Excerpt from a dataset

>> Begin

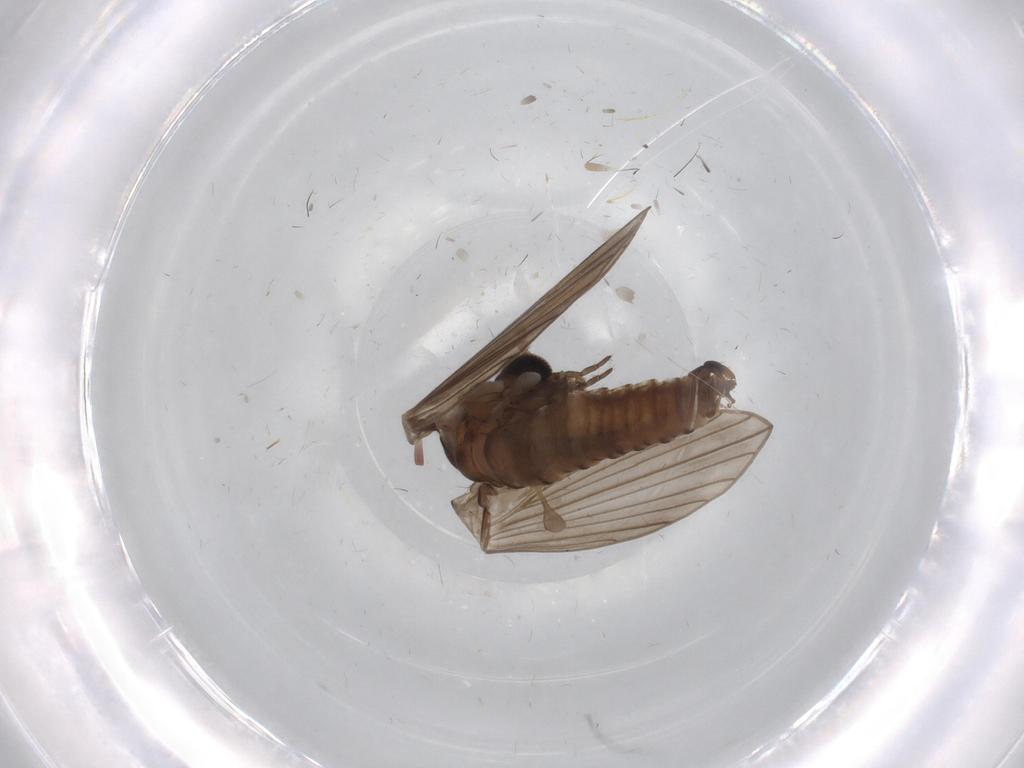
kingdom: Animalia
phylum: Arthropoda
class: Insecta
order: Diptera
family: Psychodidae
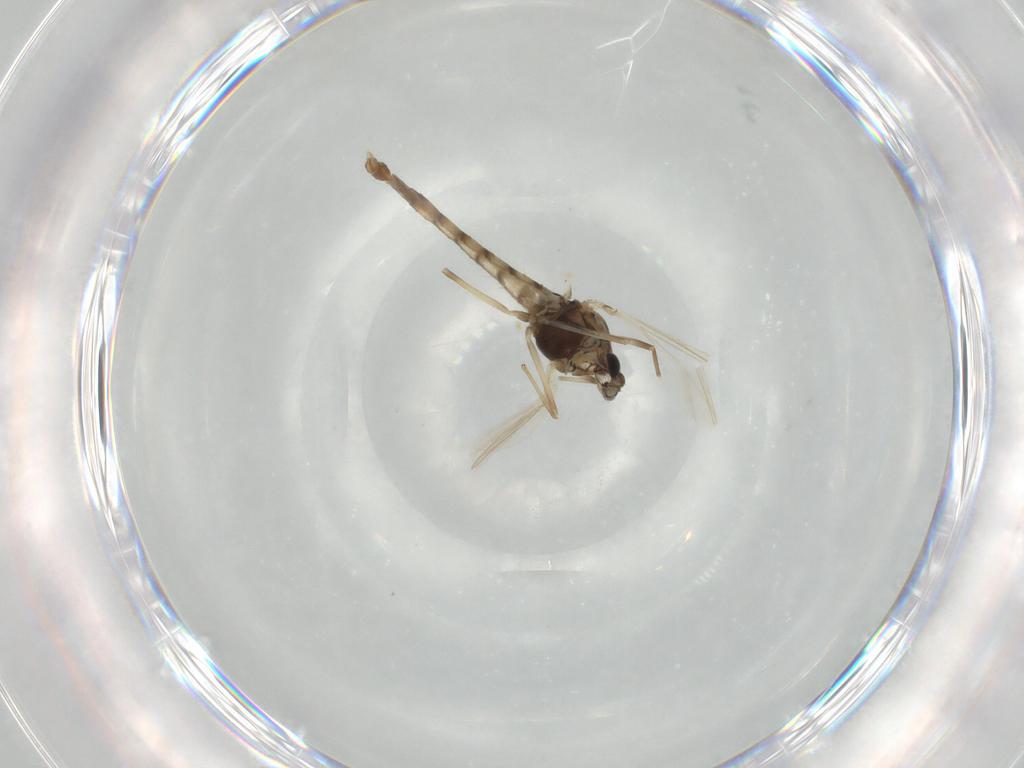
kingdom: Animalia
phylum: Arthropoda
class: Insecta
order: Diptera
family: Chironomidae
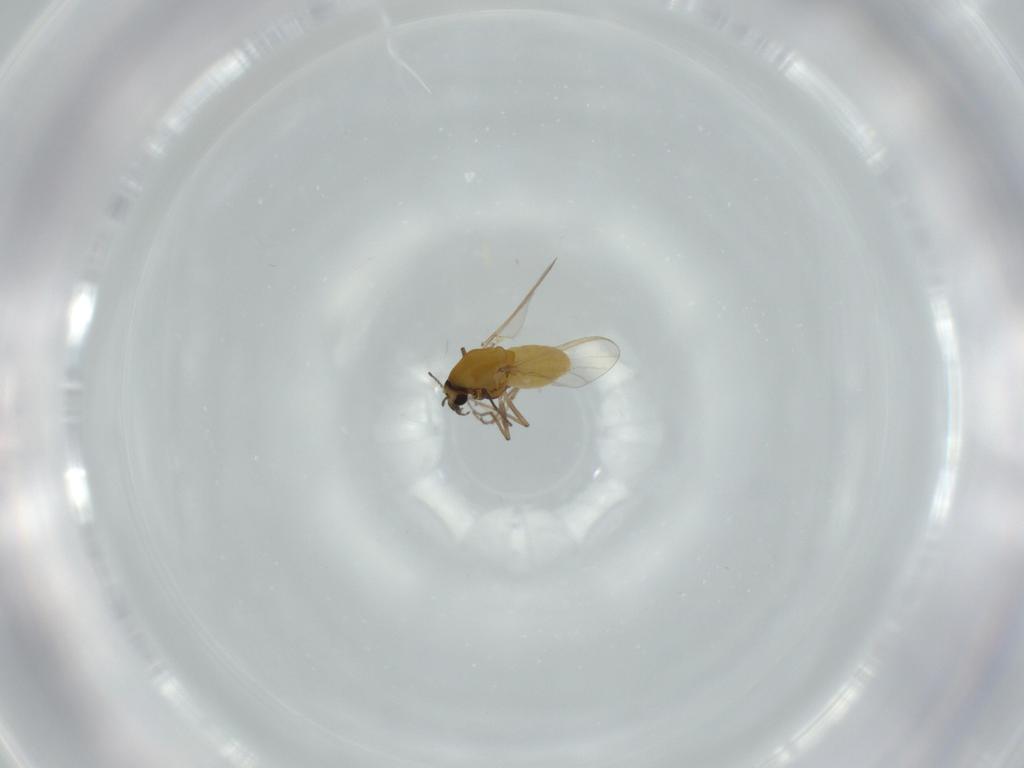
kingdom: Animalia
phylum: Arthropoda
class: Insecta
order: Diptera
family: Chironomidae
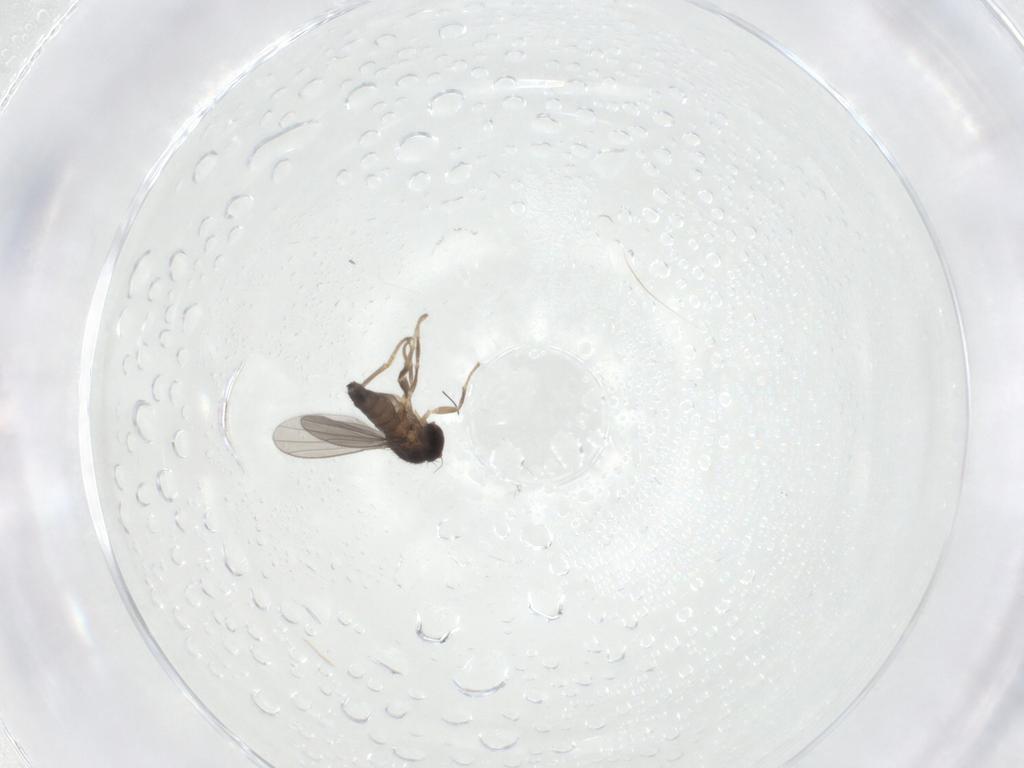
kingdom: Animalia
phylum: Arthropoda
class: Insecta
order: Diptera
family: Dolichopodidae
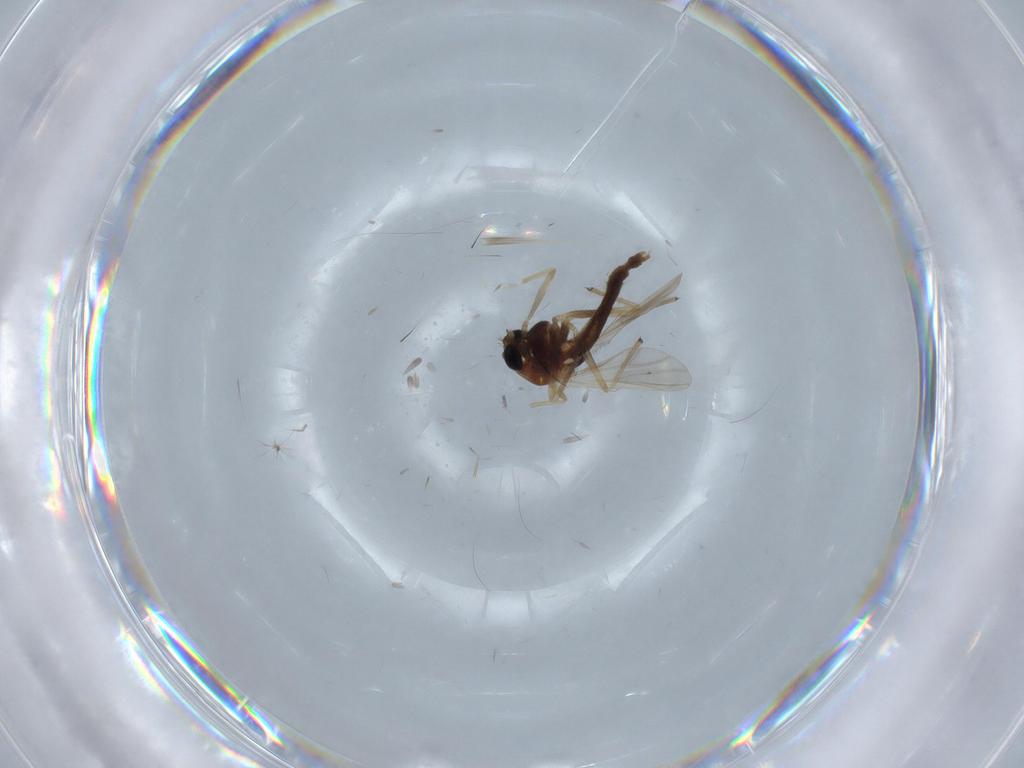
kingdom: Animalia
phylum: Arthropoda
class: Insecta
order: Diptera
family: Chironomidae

>> End

*EXERCISE*: Rewrite all the material with "division" substituted for every "phylum", changing nothing else, and omit the pictures.

*OUTPUT FOR THIS TASK*:
kingdom: Animalia
division: Arthropoda
class: Insecta
order: Diptera
family: Psychodidae
kingdom: Animalia
division: Arthropoda
class: Insecta
order: Diptera
family: Chironomidae
kingdom: Animalia
division: Arthropoda
class: Insecta
order: Diptera
family: Chironomidae
kingdom: Animalia
division: Arthropoda
class: Insecta
order: Diptera
family: Dolichopodidae
kingdom: Animalia
division: Arthropoda
class: Insecta
order: Diptera
family: Chironomidae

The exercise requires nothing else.